Bug#534943: reportbug: python / GTK error about being unable to open display when used from console

Jakub Wilk ubanus at users.sf.net
Sun Jun 28 16:47:15 UTC 2009


* Sandro Tosi <morph at debian.org>, 2009-06-28, 17:09:
>> I find it perfectly reasonable that python-gtk2 issues a warning; in 
>> *most cases* the module has limited usefulness when $DISPLAY is not 
>> set to a valid value.
>
>ok, so this is informative for a user, but how can this be useful for a program?

The nice thing about warnings is that you can silence them or you can 
turn them into exceptions:


>>> import warnings
>>> warnings.filterwarnings('error', module='gtk')
>>> import gtk
Traceback (most recent call last):
   File "<stdin>", line 1, in <module>
   File "/usr/lib/pymodules/python2.5/gtk-2.0/gtk/__init__.py", line 84, in <module>
     _init()
   File "/usr/lib/pymodules/python2.5/gtk-2.0/gtk/__init__.py", line 72, in _init
     warnings.warn(str(e), _gtk.Warning)
   File "/usr/lib/python2.5/warnings.py", line 62, in warn
     globals)
   File "/usr/lib/python2.5/warnings.py", line 102, in warn_explicit
     raise message
gtk.GtkWarning: could not open display


Don't get me wrong: I don't claim that issuing a warning is an optimal 
solution for dealing with missing $DISPLAY. It's just *better* than 
raising an exception at import time.

>>> We have to know what UIs are available: if there is no DISPLAY, gtk should
>>> not issue a warning but raising an exception.
>>
>> A Python module should not raise exceptions at import time without
>> a good reason. The solution you propose would break pydoc, for instance.
>
>If it can't work without DISPLAY, then raise an exception; if it can
>work without DISPLAY then remote the worning.
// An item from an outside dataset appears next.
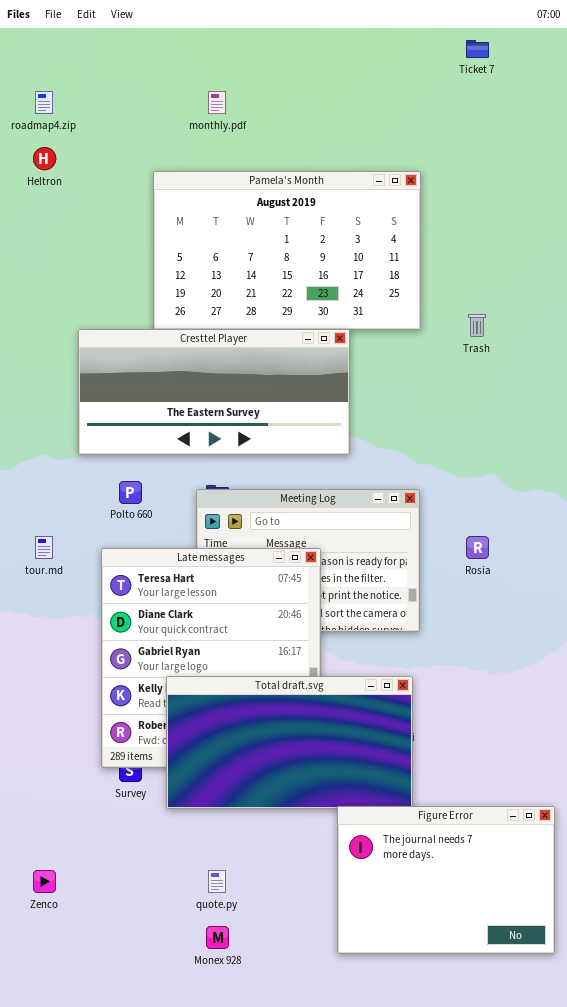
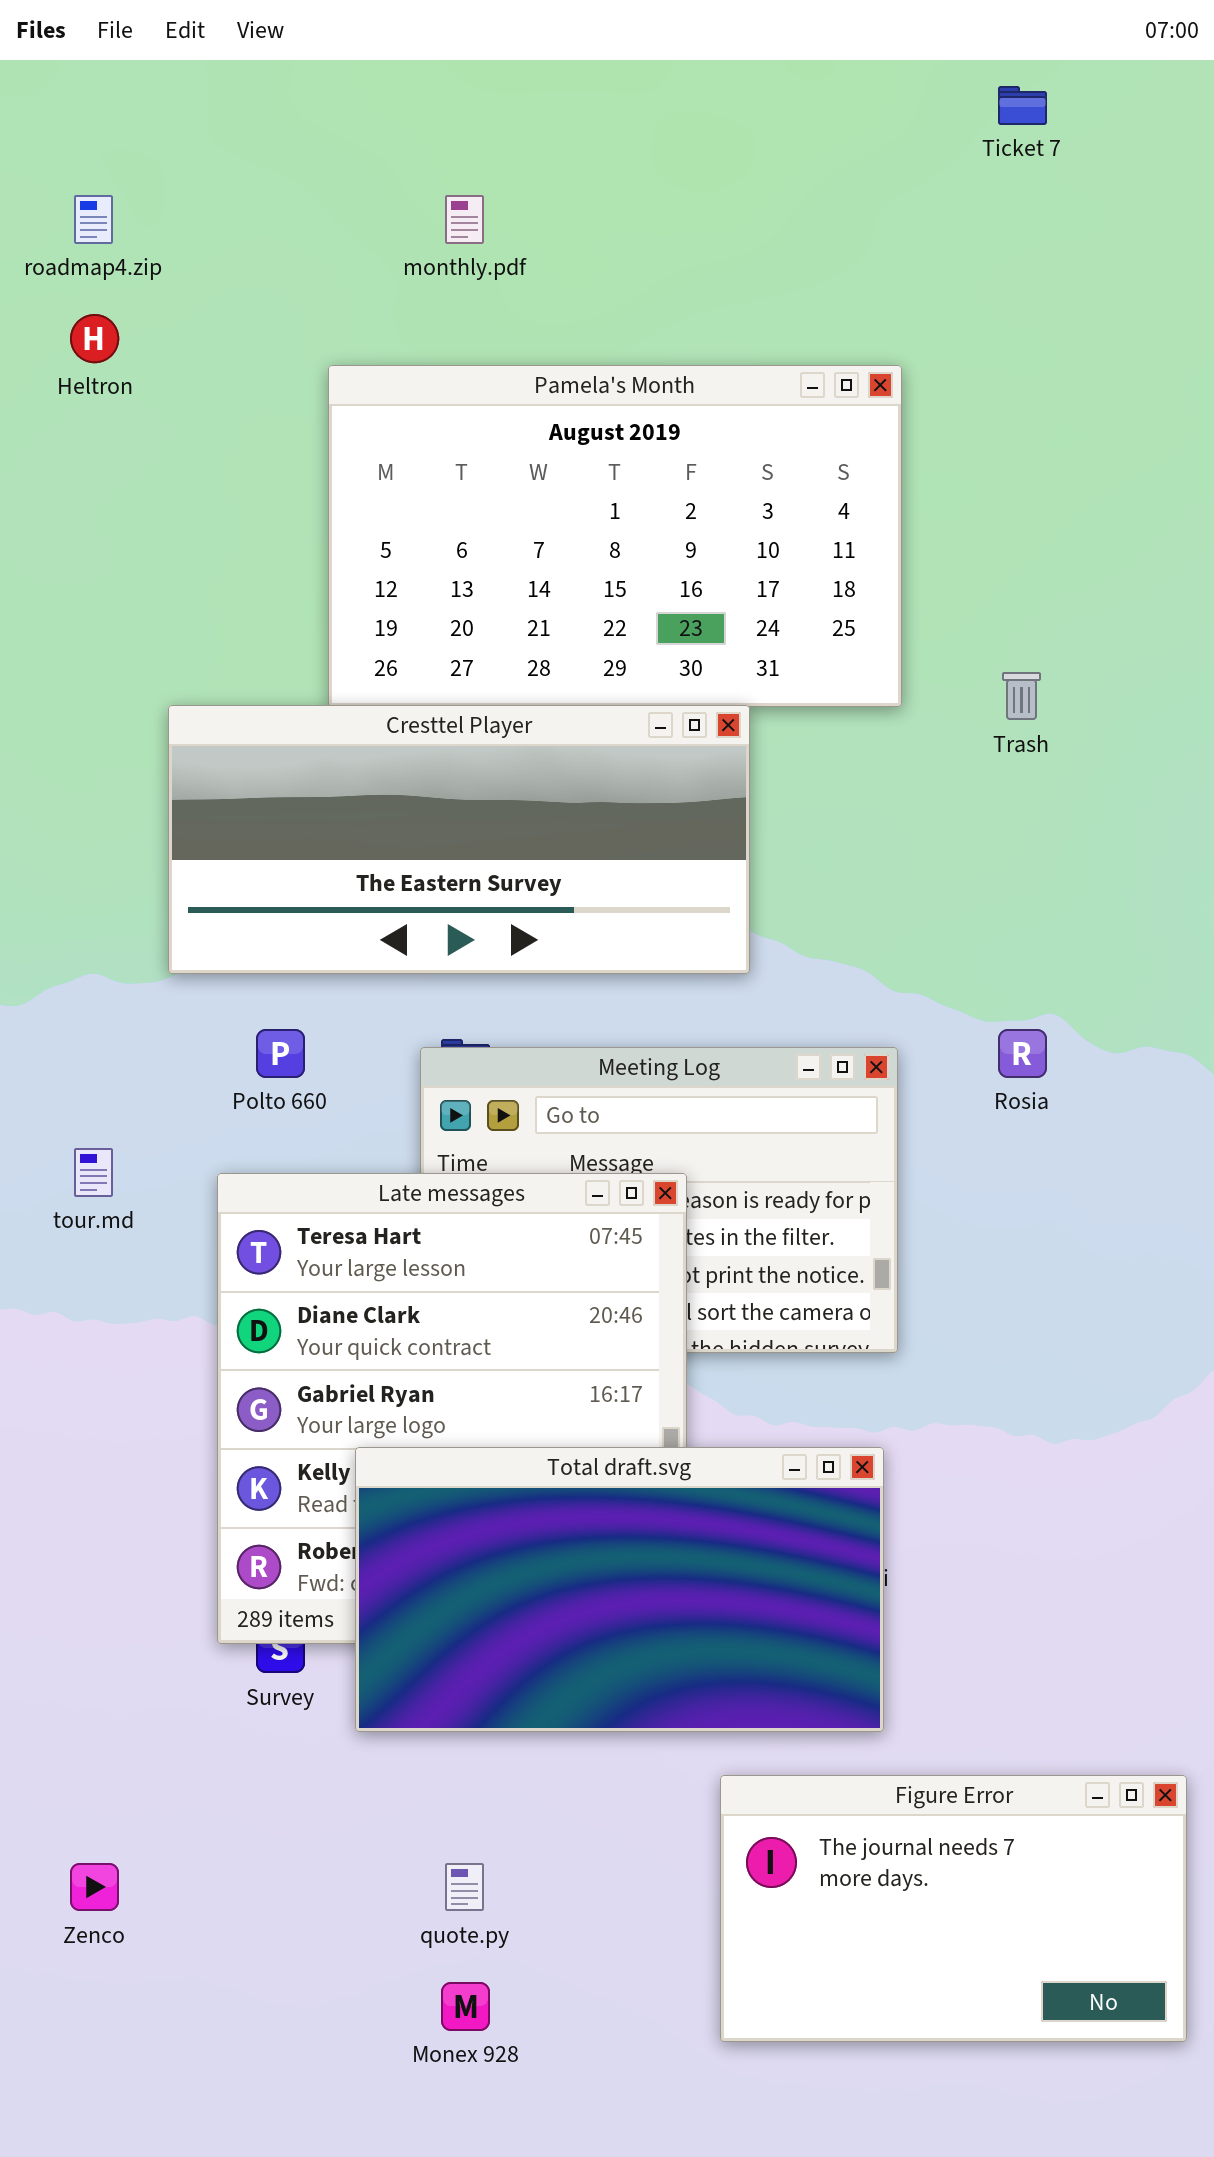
Rosia: [466,536,489,559] -> [998,1029,1047,1078], moved
Figure Error: [337,806,555,954] -> [720,1775,1187,2042], resized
Importing a module might be useful even if the module did not "work", as 
you could still:
- Import it to ensure that it is *installed*. (And if it were not, 
instruct the user to install python-something.)
- Import it to inspect the module contents (e.g. read docstrings).

>> BTW, I am currenly working around this bug by using the attached 
>> wrapper.
>It doesn't seem an elegant solution.
Work-arounds are intended to be effective rather than elegant.